** Text section follows **

Re: [PATCH 1/5] net: fec: properly support external PTP PHY for hardware time stamping

From: Vladimir Oltean
Date: Tue Jul 07 2020 - 03:04:43 EST


On Mon, Jul 06, 2020 at 09:33:30PM +0300, Sergey Organov wrote:
> Vladimir Oltean <olteanv@xxxxxxxxx> writes:
>
> > On Mon, Jul 06, 2020 at 06:21:59PM +0300, Sergey Organov wrote:
> >> Vladimir Oltean <olteanv@xxxxxxxxx> writes:
>
> >> > Hi Sergey,
> >> >
> >> > On Mon, Jul 06, 2020 at 05:26:12PM +0300, Sergey Organov wrote:
> >> >> When external PTP-aware PHY is in use, it's that PHY that is to time
> >> >> stamp network packets, and it's that PHY where configuration requests
> >> >> of time stamping features are to be routed.
> >> >>
> >> >> To achieve these goals:
> >> >>
> >> >> 1. Make sure we don't time stamp packets when external PTP PHY is in use
> >> >>
> >> >> 2. Make sure we redirect ioctl() related to time stamping of Ethernet
> >> >> packets to connected PTP PHY rather than handle them ourselves
> >>
> >> [...]
> >>
> >> >> diff --git a/drivers/net/ethernet/freescale/fec_main.c b/drivers/net/ethernet/freescale/fec_main.c
> >> >> index 2d0d313..995ea2e 100644
> >> >> --- a/drivers/net/ethernet/freescale/fec_main.c
> >> >> +++ b/drivers/net/ethernet/freescale/fec_main.c
> >> >> @@ -1298,7 +1298,11 @@ fec_enet_tx_queue(struct net_device *ndev, u16 queue_id)
> >> >> ndev->stats.tx_bytes += skb->len;
> >> >> }
> >> >>
> >> >> + /* It could be external PHY that had set SKBTX_IN_PROGRESS, so
> >> >> + * we still need to check it's we who are to time stamp
> >> >> + */
> >> >> if (unlikely(skb_shinfo(skb)->tx_flags & SKBTX_IN_PROGRESS) &&
> >> >> + unlikely(fep->hwts_tx_en) &&
> >> >
> >> > I think this could qualify as a pretty significant fix in its own right,
> >> > that should go to stable trees. Right now, this patch appears pretty
> >> > easy to overlook.

** End of Text section **

▶ Aim of the task:
Continue the mailing-list reply on the fec PTP time-stamping patch, starting after its last line.

** Extracted entries follows **

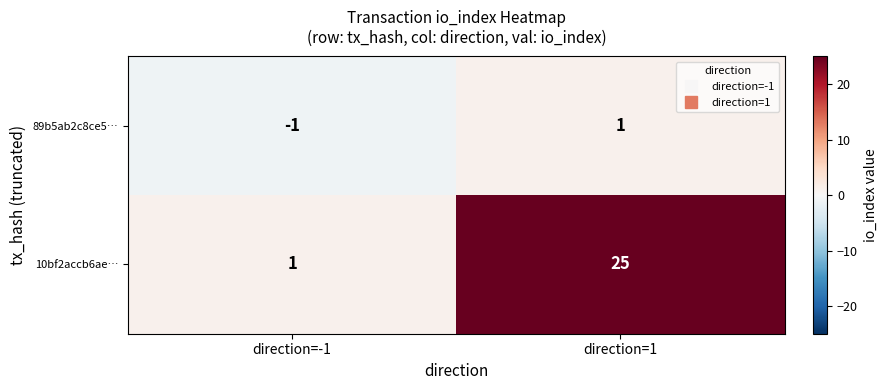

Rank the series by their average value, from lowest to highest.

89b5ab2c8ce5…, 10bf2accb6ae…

** End of Extracted entries **
** Extracted entries follows **

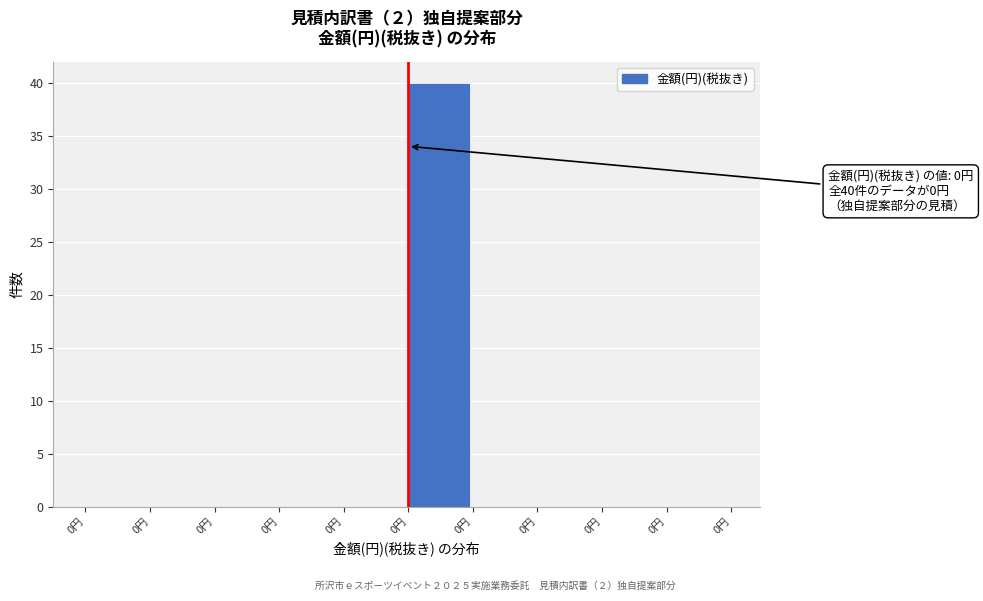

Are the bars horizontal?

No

** End of Extracted entries **
** Extracted entries follows **

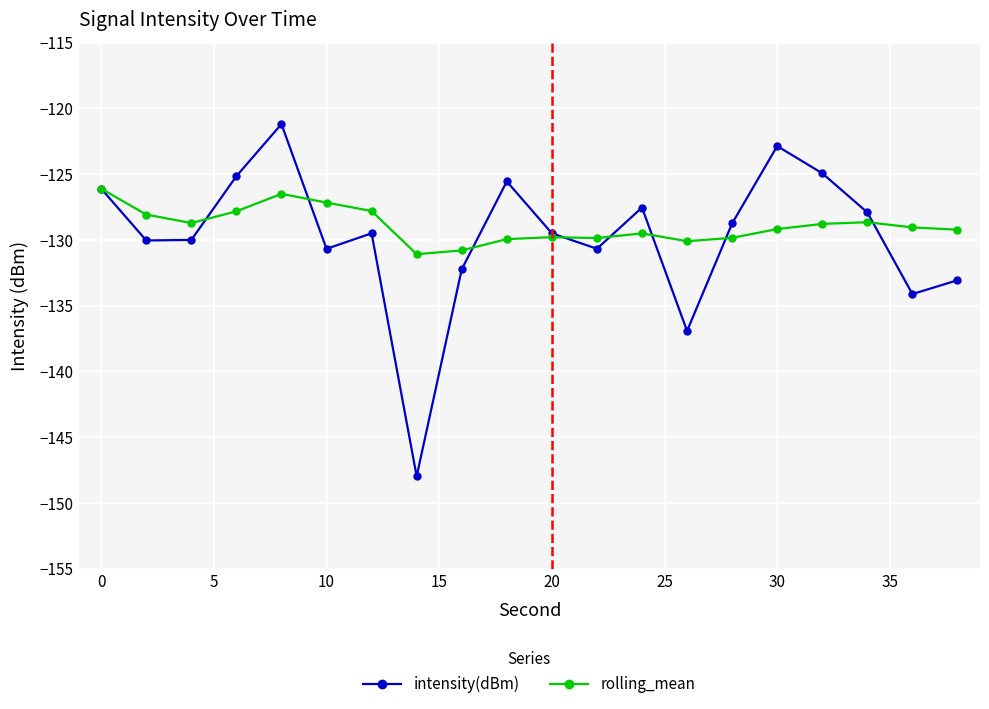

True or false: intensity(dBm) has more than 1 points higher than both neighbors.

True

** End of Extracted entries **

▶ Response:
> >> >
> >> > Is this the same situation as what is being described here for the
> >> > gianfar driver?
> >> >
> >> > https://patchwork.ozlabs.org/project/netdev/patch/20191227004435.21692-2-olteanv@xxxxxxxxx/
> >>
> >> Yes, it sounds exactly like that!
> >>
> >
> > Cool. Join the club! You were lucky though, in your case it was pretty
> > evident where the problem might be, so you were already on your way even
> > though you didn't know exactly what was going on.
> >
> > Towards the point that you brought up in that thread:
> >
> >> Could somebody please help me implement (or point me to) proper fix to
> >> reliably use external PHY to timestamp network packets?
> >
> > We do it like this:
> > - DSA: If there is a timestamping switch stacked on top of a
> > timestamping Ethernet MAC, the switch hijacks the .ndo_do_ioctl of the
> > host port, and you are supposed to use the PTP clock of the switch,
> > through the .ndo_do_ioctl of its own (virtual) net devices. This
> > approach works without changing any code in each individual Ethernet
> > MAC driver.
> > - PHY: The Ethernet MAC driver needs to be kind enough to check whether
> > the PHY supports hw timestamping, and pass this ioctl to that PHY
> > while making sure it doesn't do anything stupid in the meanwhile, like
> > also acting upon that timestamping request itself.
> >
> > Both are finicky in their own ways. There is no real way for the user to
> > select which PHC they want to use. The assumption is that you'd always
> > want to use the outermost one, and that things in the kernel side always
> > collaborate towards that end.
>
> Makes sense, -- thanks for clarification! Indeed, if somebody connected
> that external thingy, chances are high it was made for a purpose.
>
> >
> >> However, I'd insist that the second part of the patch is as important.
> >> Please refer to my original post for the description of nasty confusion
> >> the second part of the patch fixes:
> >>
> >> https://lore.kernel.org/netdev/87r1uqtybr.fsf@xxxxxxxxxxx/
> >>
> >> Basically, you get PHY response when you ask for capabilities, but then
> >> MAC executes ioctl() request for corresponding configuration!
> >>
> >> [...]
> >>
> >
> > Yup, sure, _but_ my point is: PHY timestamping is not supposed to work
> > unless you do that phy_has_hwtstamp dance in .ndo_do_ioctl and pass it
> > to the PHY driver. Whereas, timestamping on a DSA switch is supposed to
> > just work. So, the double-TX-timestamp fix is common for both DSA and
> > PHY timestamping, and it should be a separate patch that goes to David's
> > "net" tree and has an according Fixes: tag for the stable people to pick
> > it up. Then, the PHY timestamping patch is technically a new feature,
> > because the driver wasn't looking at the PHY's ability to perform PTP
> > timestamping, and now it does. So that part is a patch for "net-next".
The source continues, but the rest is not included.